Can you set down the text lines of every item below precisely as they appear, leaving the pictures out of your answer?

#### Material for this task ####

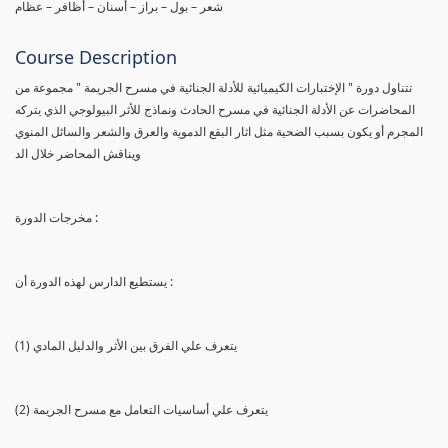
شعر – بول – براز – أسنان – أظافر – عظام
Course Description
تتناول دورة " الإختبارات الكيميائية للأدلة الجنائية في مسرح الجريمة " مجموعة من
المحاضرات عن الأدلة الجنائية في مسرح الحادث ونماذج للأثر البيولوجي الذي يتركه
المجرم أو يكون بسبب الضحية مثل اثار البقع الدموية والعرق والشعر والسائل المنوي
ويناقش المحاضر خلال الد
مخرجات الدورة :
يستطيع الدارس لهذه الدورة أن :
(1) يتعرف علي الفرق بين الأثر والدليل المادي
(2) يتعرف علي أساسيات التعامل مع مسرح الجريمة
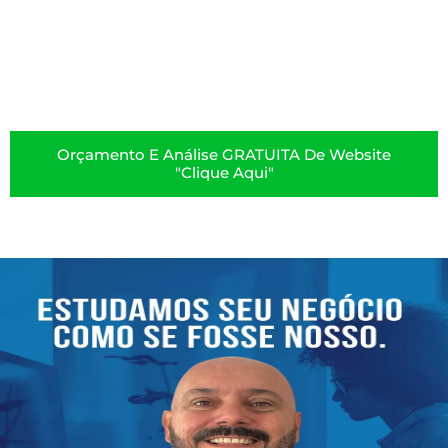
Orçamento E Análise GRATUITA De Website
"clique Aqui"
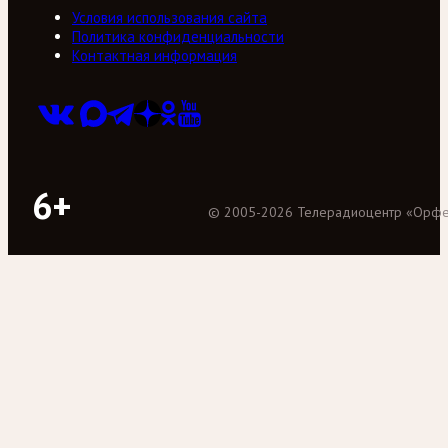
Условия использования сайта
Политика конфиденциальности
Контактная информация
6+
©
2005
-
2026
Телерадиоцентр «Орф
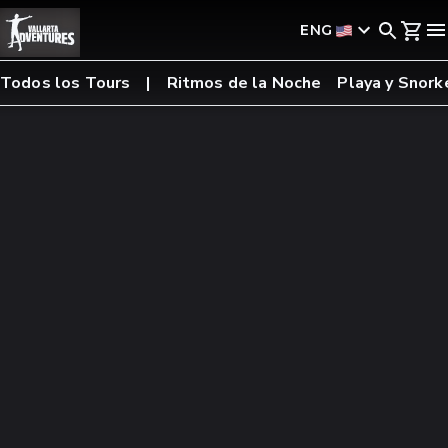
ENG
Todos los Tours
Ritmos de la Noche
Playa y Snork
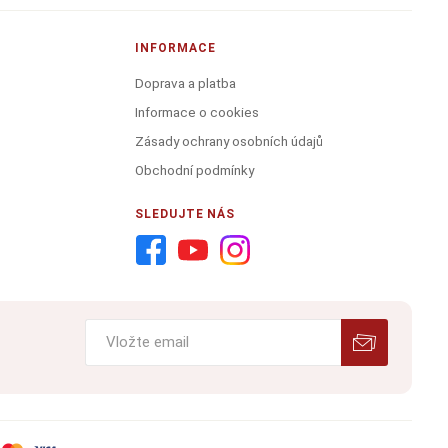
INFORMACE
Doprava a platba
Informace o cookies
Zásady ochrany osobních údajů
Obchodní podmínky
SLEDUJTE NÁS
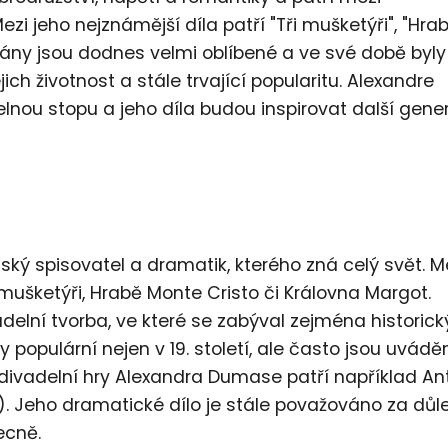
ezi jeho nejznámější díla patří "Tři mušketýři", "Hra
mány jsou dodnes velmi oblíbené a ve své době byly
ch životnost a stále trvající popularitu. Alexandre
lnou stopu a jeho díla budou inspirovat další gene
ký spisovatel a dramatik, kterého zná celý svět. M
 mušketýři, Hrabě Monte Cristo či Královna Margot.
delní tvorba, ve které se zabýval zejména historic
populární nejen v 19. století, ale často jsou uváděn
divadelní hry Alexandra Dumase patří například An
4). Jeho dramatické dílo je stále považováno za důl
ecně.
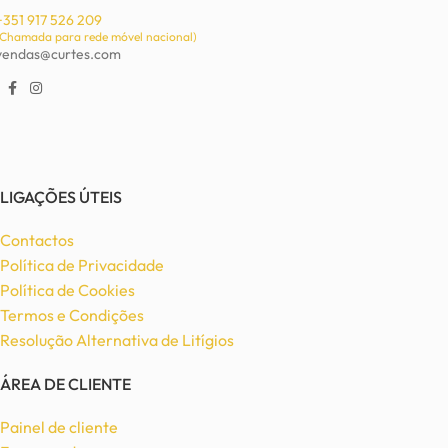
+351 917 526 209
(Chamada para rede móvel nacional)
vendas@curtes.com
LIGAÇÕES ÚTEIS
Contactos
Política de Privacidade
Política de Cookies
Termos e Condições
Resolução Alternativa de Litígios
ÁREA DE CLIENTE
Painel de cliente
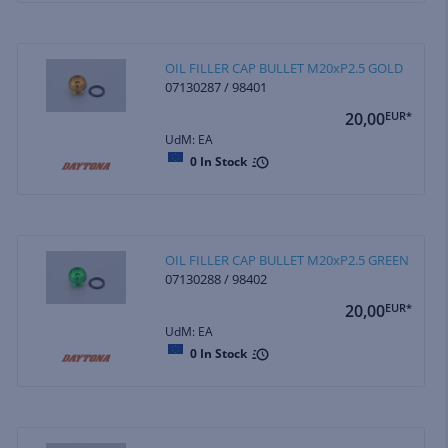
OIL FILLER CAP BULLET M20xP2.5 GOLD
07130287 / 98401
20,00
EUR*
UdM: EA
0
In Stock
OIL FILLER CAP BULLET M20xP2.5 GREEN
07130288 / 98402
20,00
EUR*
UdM: EA
0
In Stock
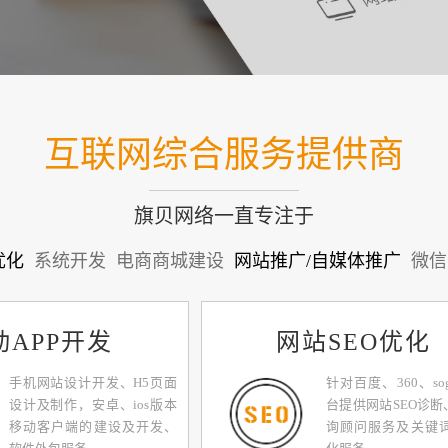
互联网综合服务提供商
旗贝网络一直专注于
优化
系统开发
电商商城建设
网站推广/自媒体推广
微信
动APP开发
网站SEO优化
手机网站设计开发、H5页面
针对百度、360、so
设计及制作，安卓、ios版本
台提供网站SEO诊断
移动客户端的建设及开发、
询顾问服务及关键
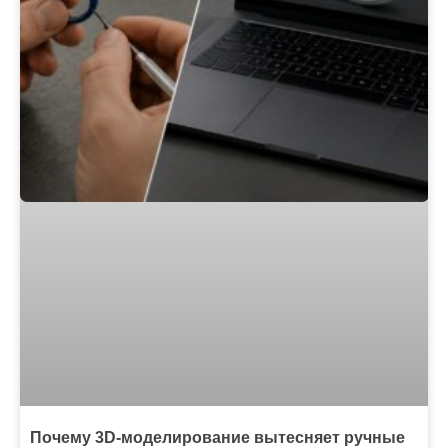
Почему 3D-моделирование вытесняет ручные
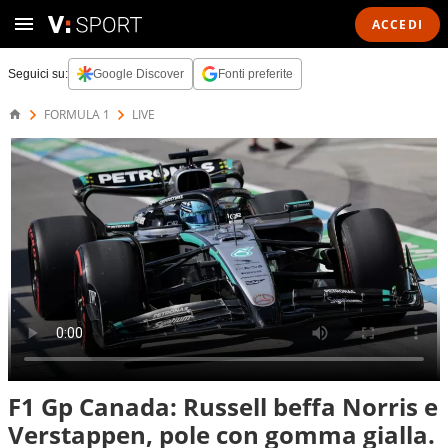
ACCEDI
Seguici su:
Google Discover
Fonti preferite
FORMULA 1
LIVE
F1 Gp Canada: Russell beffa Norris e
Verstappen, pole con gomma gialla.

####

▸ Response area:
شعر – بول – براز – أسنان – أظافر – عظام
Course Description
تتناول دورة " الإختبارات الكيميائية للأدلة الجنائية في مسرح الجريمة " مجموعة من
المحاضرات عن الأدلة الجنائية في مسرح الحادث ونماذج للأثر البيولوجي الذي يتركه
المجرم أو يكون بسبب الضحية مثل اثار البقع الدموية والعرق والشعر والسائل المنوي
ويناقش المحاضر خلال الد
مخرجات الدورة :
يستطيع الدارس لهذه الدورة أن :
(1) يتعرف علي الفرق بين الأثر والدليل المادي
(2) يتعرف علي أساسيات التعامل مع مسرح الجريمة
Orçamento E Análise GRATUITA De Website
"clique Aqui"
Условия использования сайта
Политика конфиденциальности
Контактная информация
6+
©
2005
-
2026
Телерадиоцентр «Орф
ENG
Todos los Tours
Ritmos de la Noche
Playa y Snork
INFORMACE
Doprava a platba
Informace o cookies
Zásady ochrany osobních údajů
Obchodní podmínky
SLEDUJTE NÁS
ezi jeho nejznámější díla patří "Tři mušketýři", "Hra
mány jsou dodnes velmi oblíbené a ve své době byly
ch životnost a stále trvající popularitu. Alexandre
lnou stopu a jeho díla budou inspirovat další gene
ký spisovatel a dramatik, kterého zná celý svět. M
 mušketýři, Hrabě Monte Cristo či Královna Margot.
delní tvorba, ve které se zabýval zejména historic
populární nejen v 19. století, ale často jsou uváděn
divadelní hry Alexandra Dumase patří například An
4). Jeho dramatické dílo je stále považováno za důl
ecně.
+351 917 526 209
(Chamada para rede móvel nacional)
vendas@curtes.com
LIGAÇÕES ÚTEIS
Contactos
Política de Privacidade
Política de Cookies
Termos e Condições
Resolução Alternativa de Litígios
ÁREA DE CLIENTE
Painel de cliente
OIL FILLER CAP BULLET M20xP2.5 GOLD
07130287 / 98401
20,00
EUR*
UdM: EA
0
In Stock
OIL FILLER CAP BULLET M20xP2.5 GREEN
07130288 / 98402
20,00
EUR*
UdM: EA
0
In Stock
互联网综合服务提供商
旗贝网络一直专注于
优化
系统开发
电商商城建设
网站推广/自媒体推广
微信
动APP开发
网站SEO优化
手机网站设计开发、H5页面
针对百度、360、so
设计及制作，安卓、ios版本
台提供网站SEO诊断
移动客户端的建设及开发、
询顾问服务及关键
Почему 3D-моделирование вытесняет ручные
ACCEDI
Seguici su:
Google Discover
Fonti preferite
FORMULA 1
LIVE
F1 Gp Canada: Russell beffa Norris e
Verstappen, pole con gomma gialla.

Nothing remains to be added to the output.